Keempat, peran pemerintah masih belum optimal terhadap pengembangan ekonomi syariah, Serta masih terbatasnya perguruan tinggi yangmengajarkan ekonomi islam dan masih minimnya lembaga training dan consulting dalam bidang ini, sehingga masyarakat dibiarkan kurang paham tentang perbankan syariah. Padahal jika dilakukan edukasi secara intensif, kemungkinan akan terjadi ledakan hebat dalam pertumbuhan asset perbankan syariah.
Kelima, inovasi produk. Keberhasilan ekonomi islam dimasa depan banyak tergantung kepada kemampuan perbankan syariah dalam menyajikan produk-produk yang menarik, kompetitif, dan berdasarkan kebutuhan masyarakat, tapi tetap sesuai dengan prinsip-prinsip syariah.

● **RINCIAN LATIHAN**
Bisakah Anda melanjutkan teks tentang tantangan perbankan syariah di atas, mulai setelah kalimat terakhirnya?

● **CUPLIKAN DATA**
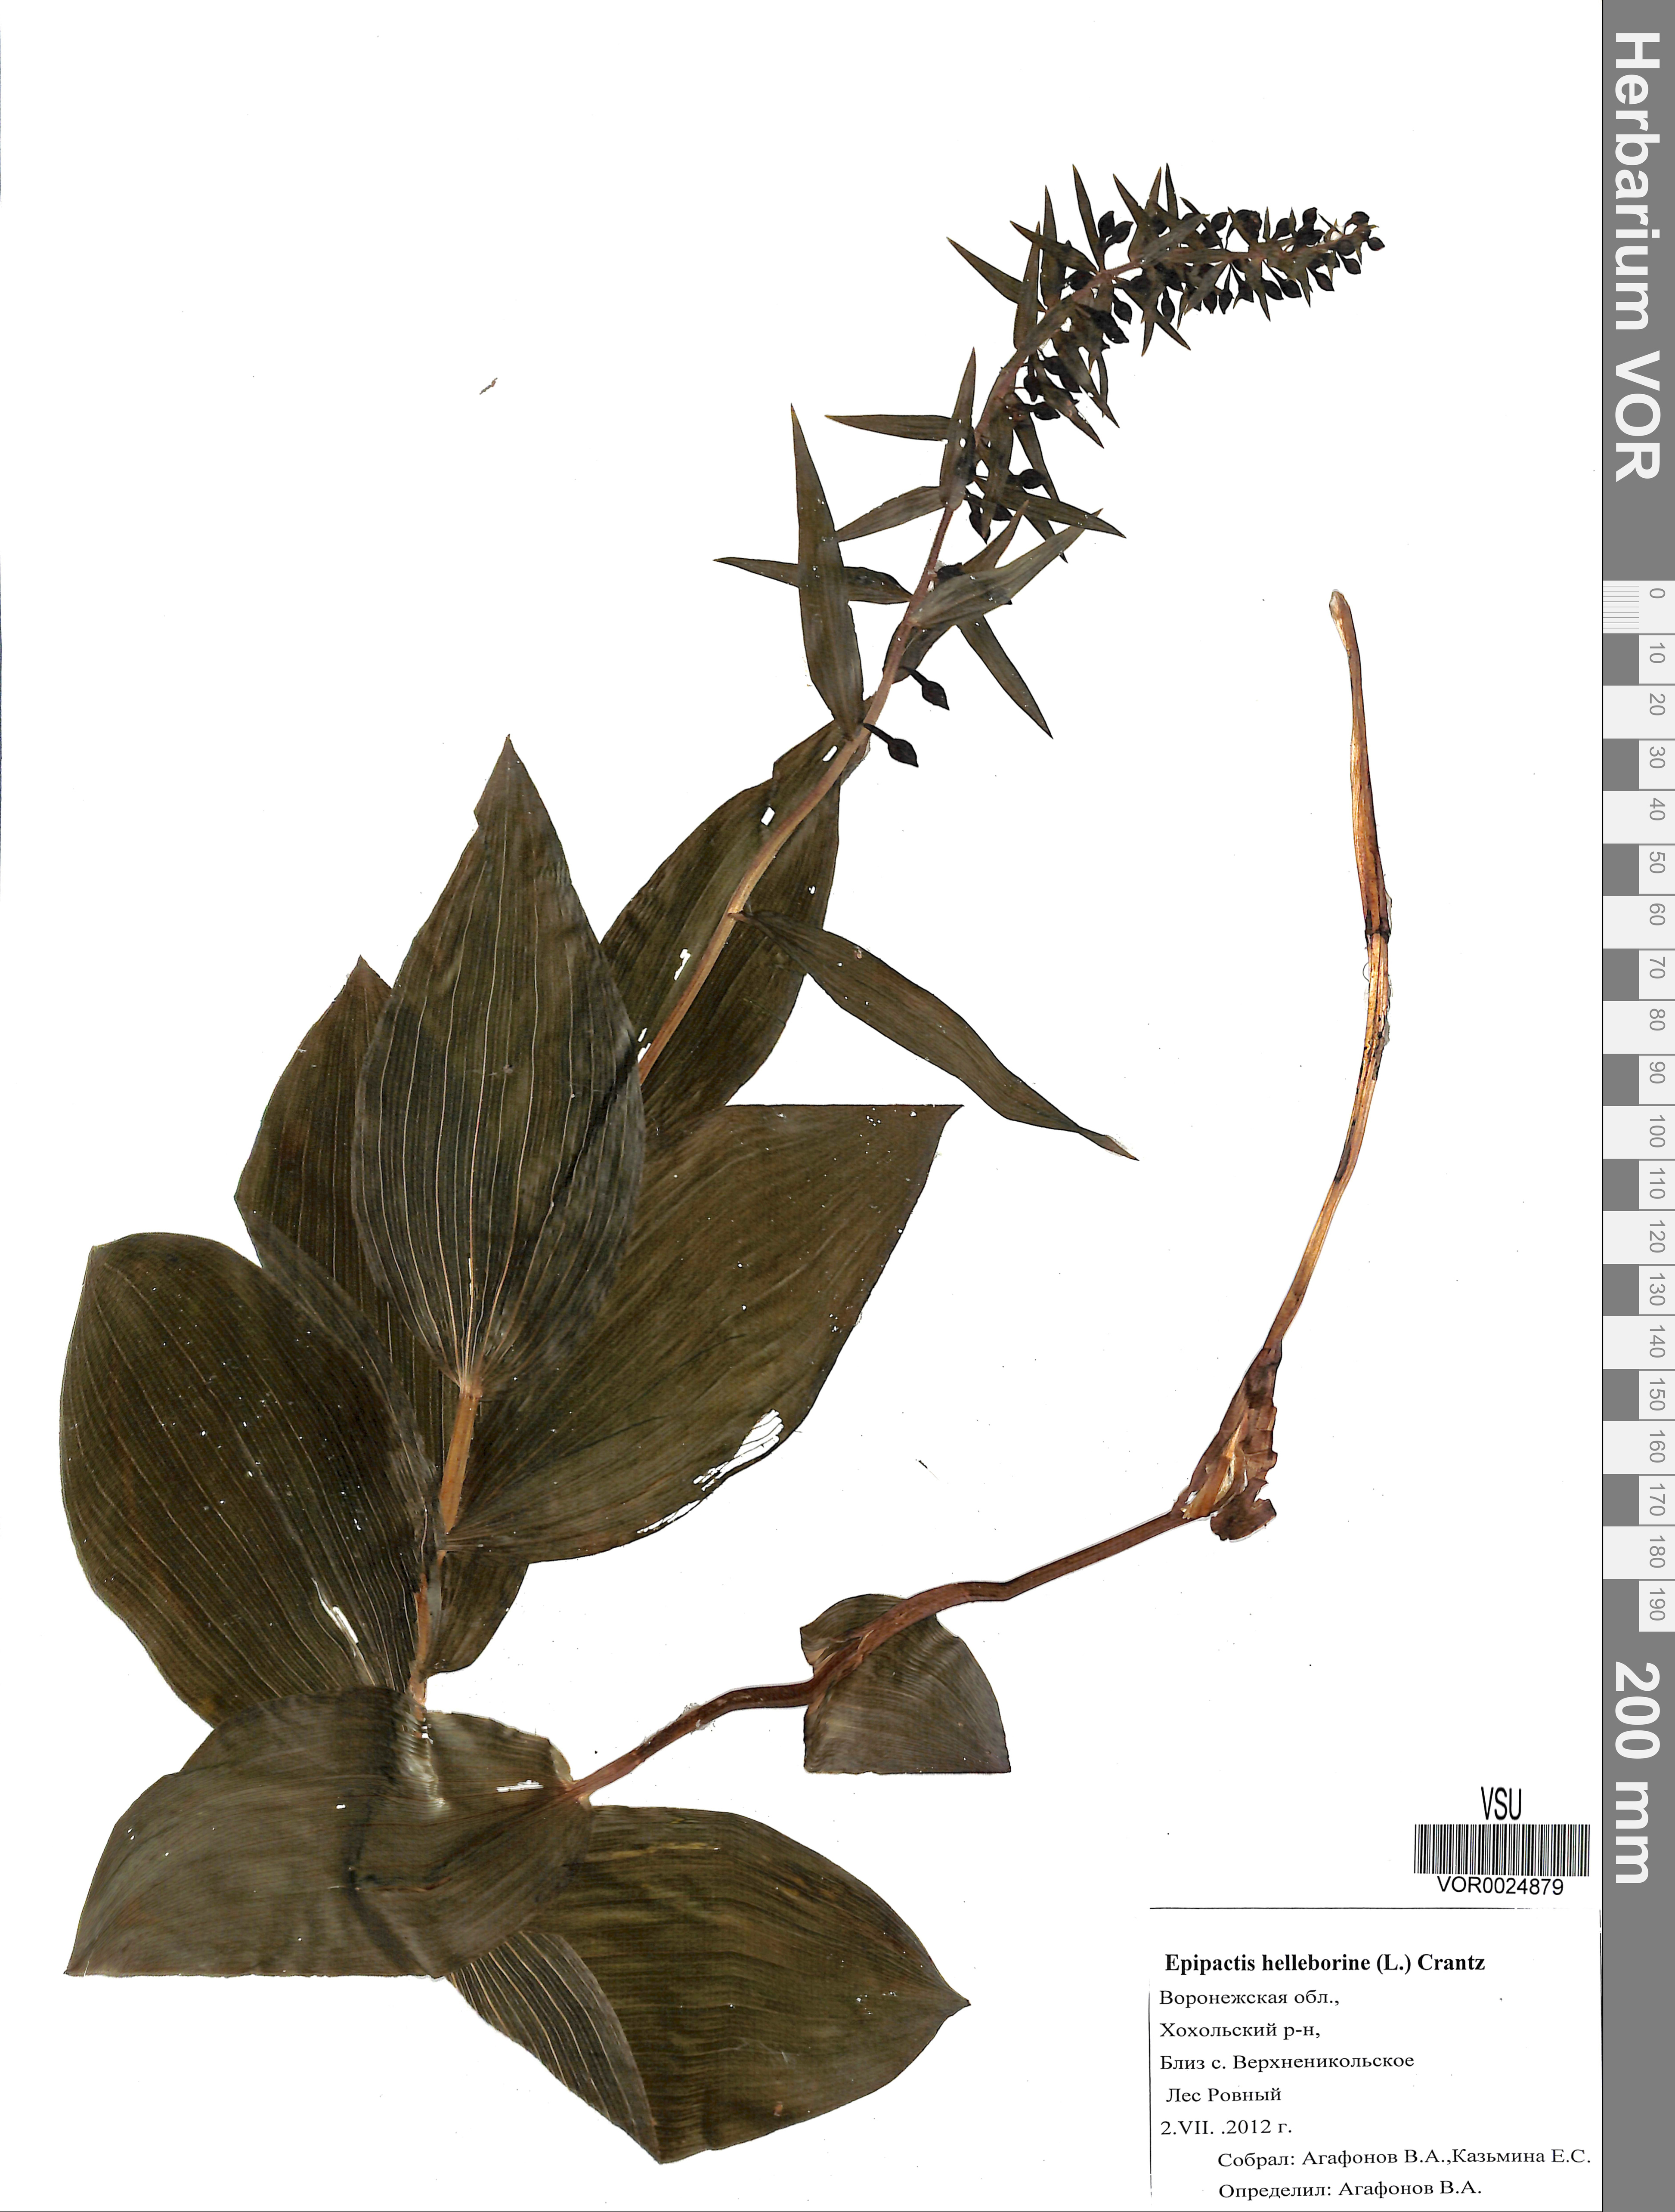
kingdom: Plantae
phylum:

● **HASIL LATIHAN**
Perkembangan yang pesat dibidang keuangan syariah membuka peluang bagi Indonesia untuk ikut lebih aktif didalamnya. Pengalaman dimasa krisis menunjukkan bahwa lembaga keuangan syariah terbukti mampu bertahan dari berbagai guncangan dan relatif tidak membutuhkan banyak bantuan pemerintah. Ini berarti bahwa upaya pengembangan lembaga keuangan syariah juga ikut membantu ketahanan perekonomian nasional. Untuk itu, perlu dibuat kebijakan pemerintah yang mendukung perkembangan lembaga keuangan syariah.














BAB III
PENUTUP
A.  KESIMPULAN
Dari deskripsi tulisan di atas, dapat ditarik kesimpulan:
1.        Bahwa minat dan ghirah masyarakat untuk mempelajari dan menjalankan ekonomi Islam di dalam kehidupan kesehariannya saat ini sangat luar biasa. Antara lain misalnya melalui berbagai seminar, diskusi, sarasehan, dan forum-forum ilmiah baik secara regional, nasional maupun internasional telah dilakukan. Dan perguruan tinggi baik negeri maupun swasta, khususnya Perguruan Tinggi Agama Islam telah juga menyelenggarakan pengajaran ekonomi Islam. Hal ini memperlihatkan bahwa upaya pencarian teori dan sistem ekonomi Islam terus dilakukan secara konsisten. Di samping itu juga merupakan konsekuensi dari semakin pesatnya tumbuh dan berkembangnya lembaga-lembaga ekonomi Islam/Syariah, yang menandai bahwa konsep ekonomi Islam sudah luas dan dapat diterima dalam masyarakat.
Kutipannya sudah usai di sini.